Salt Lake City, along with Park City, Summit County, and Moab, were among the first Utah communities to partner with Rocky Mountain Power — Utah’s primary energy utility — in support of H.B. 411, the Community Renewable Energy Act. The legislation passed earlier this year and establishes the legal framework for how participants will move towards the energy goal.
The coalition joins over 100 other cities and counties nationwide that have committed to similar plans. Hawaii and California have gone even further with statewide commitments to reach 100% renewable energy by 2045.
But in Utah, it’s different.
“Whereas other communities have goals, we actually have a pathway,” said Lindsay Beebe, with the Sierra Club’s Utah Chapter.
Beebe said what makes Utah’s strategy more viable than others is the partnership with the power utility.
Under H.B. 411, participating cities and counties will enter into a design phase to figure out what renewable resources they need and Rocky Mountain Power will then seek bids to build them.
Rocky Mountain Power operates the largest coal plant fleet in the west, 63% of its energy production in Utah comes from coal — the dirtiest energy source — and 14% from gas.
“They have plans to keep burning coal plants into the 2040s, a decade past when the best science tells us we have to be off of coal power,” Beebe said.
But the utility has also announced plans to increase its stock of renewables.
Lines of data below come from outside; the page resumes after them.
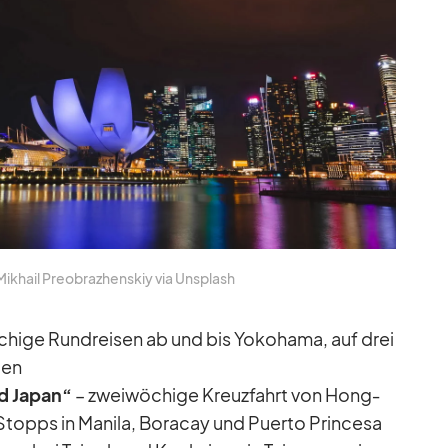
Mikhail Preo­braz­hens­kiy via Un­s­plash
chige Rund­rei­sen ab und bis Yo­ko­hama, auf drei
ten
nd Ja­pan“
– zwei­wö­chige Kreuz­fahrt von Hong­
topps in Ma­nila, Bora­cay und Pu­erto Prin­cesa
It is expected to create over 3,500 megawatts of wind and nearly 3,000 megawatts of solar energy through 2023, said Spencer Hall, spokesman for Rocky Mountain Power’s parent company Pacificorp. The wind power alone would be enough to power about 1.7 million homes, based on Sierra Club estimates.
The deadline for other communities to sign on to Utah’s coalition is Dec. 31. Getting in before the deadline ensures they are part of the rule and ratemaking process with the state’s Public Service Commission, though those communities do have the ability to opt-out of the program if it becomes too expensive.